For the two graphs in Figure 1, determine which variables can be reached using the Bayes ball algorithm if we start at node A.

Fig.1 Bayes ball examples.
Fig.1 Bayes ball examples.


Solution 1

First graph: Starting from node A, the ball passes to nodes B & C. Node B blocks the ball, while node C passes the ball to nodes E & F. In turn, node E passes the ball to node G which passes the ball to nodes I & D. Node F passes the ball to node H which passes the ball to the already visited node, I. Therefore all nodes are visited.

More formally, we can say that the variables reached using the Bayes ball algorithm are:

A

B

C

E

F

G

H

D

I


Second graph: Again, if we start from node A, it passes the ball to node G. As G receives the ball from a parent, it can only pass the ball to its children, hence G passes the ball to J. J is shaded, therefore it bounces the ball back to its parent G. This time G receives the ball from a child and can pass it everywhere and then the ball is passed to node D which passes the ball to nodes B & H. Node H doesn't have children and can't pass the ball anywhere, while node B passes the ball to node E which passes the ball to node I. Node I doesn't have the children and this is where the Bayes ball stops.

We can now list the variables reached using the Bayes ball algorithm in the second graph as:

A

G

J

D

B

H

E

I

Supplied information

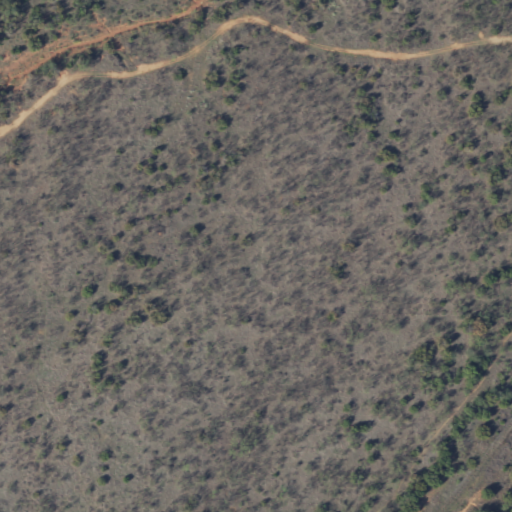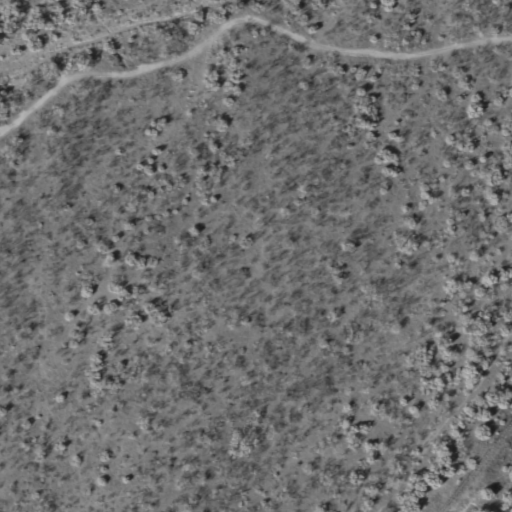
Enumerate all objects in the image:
road: (406, 328)
railway: (483, 476)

Task description
Write out the Bayes ball passage word for word from "First graph: Starting" to "nodes are visited.".

Written reply
First graph: Starting from node A, the ball passes to nodes B & C. Node B blocks the ball, while node C passes the ball to nodes E & F. In turn, node E passes the ball to node G which passes the ball to nodes I & D. Node F passes the ball to node H which passes the ball to the already visited node, I. Therefore all nodes are visited.